Mesh Equations via Inspection

PROBLEM: Write, but do not solve, the mesh equations for the network shown in Figure 2.9.

## Verified Solution

Each of the previous problems has illustrated that the mesh equations and
nodal equations have a predictable form. We use that knowledge to solve this three-loop problem.

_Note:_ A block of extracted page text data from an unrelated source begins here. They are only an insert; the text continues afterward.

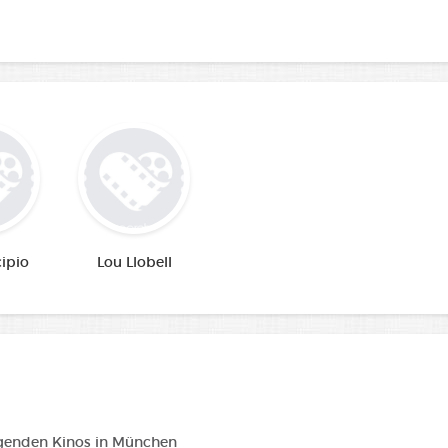
ipio
Lou Llobell
lgenden Kinos in München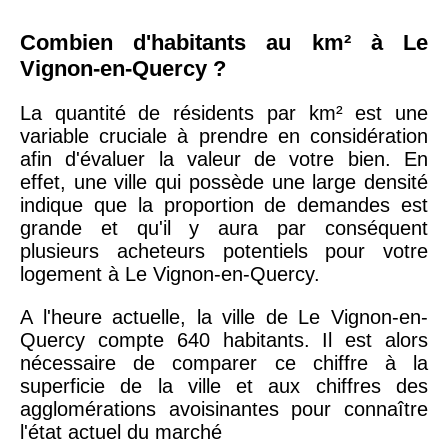
42000 -
Saint-
1 404 €
2 013 €
Étienne
Combien d'habitants au km² à Le
Vignon-en-Quercy ?
75017 -
Paris
17ème
La quantité de résidents par km² est une
11 454 €
12 687 €
variable cruciale à prendre en considération
arrondissement
afin d'évaluer la valeur de votre bien. En
effet, une ville qui possède une large densité
75016 -
Paris
indique que la proportion de demandes est
16ème
12 145 €
15 155 €
grande et qu'il y aura par conséquent
arrondissement
plusieurs acheteurs potentiels pour votre
logement à Le Vignon-en-Quercy.
83000 -
Toulon
3 018 €
4 284 €
A l'heure actuelle, la ville de Le Vignon-en-
Quercy compte 640 habitants. Il est alors
nécessaire de comparer ce chiffre à la
38000 -
Grenoble
2 917 €
3 382 €
superficie de la ville et aux chiffres des
agglomérations avoisinantes pour connaître
l'état actuel du marché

The equation for Mesh 1 will have the following form:

$\left[\begin{matrix} Sum of \\ impedances \\ around Mesh 1 \end{matrix} \right] I_{1}(s)-\left[\begin{matrix} Sum of \\ impedances \\ common to \\ Mesh 1 and\\ Mesh 2 \end{matrix} \right] I_{2}(s)$

$-\left[\begin{matrix} Sum of \\impedances \\ common to\\ Mesh 1 and\\ Mesh3 \end{matrix} \right] I_{3}(s)=\left[\begin{matrix}Sum of applied \\ voltages around \\ Mesh 1 \end{matrix} \right]$

Similarly, Meshes 2 and 3, respectively, are

$-\left[\begin{matrix} Sum of \\ impedances \\ common to \\ Mesh 1 and\\ Mesh 2 \end{matrix} \right] I_{1}(s)+\left[\begin{matrix} Sum of \\ impedances \\ around Mesh 2 \end{matrix} \right] I_{2}(s)-\left[\begin{matrix} Sum of \\ impedances \\ common to\\ Mesh 2 and\\ Mesh3 \end{matrix} \right] I_{3}(s)=\left[\begin{matrix}Sum of applied \\ voltages around \\ Mesh 2 \end{matrix} \right]$

$-\left[\begin{matrix} Sum of \\ impedances \\ common to\\ Mesh 1 and\\ Mesh3 \end{matrix} \right] I_{1}(s)-\left[\begin{matrix} Sum of \\ impedances \\ common to\\ Mesh 2 and\\ Mesh3 \end{matrix} \right] I_{2}(s)$

$+\left[\begin{matrix} Sum of \\ impedances \\ around Mesh 3 \end{matrix} \right] I_{3}(s)=\left[\begin{matrix}Sum of applied \\ voltages around \\ Mesh 3 \end{matrix} \right]$

Substituting the values from Figure 2.9 into Eqs. (2.91) through (2.93) yields

$+(2s+2)I_{1}(s)-+(2s+1)I_{2}(s)$         $-I_{3}(s)=V(s)$

$-(2s+1)I_{1}(s)+(9s+1)I_{2}(s)$           $-4sI_{3}(s)=0$

$-I_{1}(s)$      $-4sI_{2}(s)+\left(4s+1+\frac{1}{s} \right) I_{3} (s)=0$

which can be solved simultaneously for any desired transfer function, for example, $I_{3}(s)/V(s)$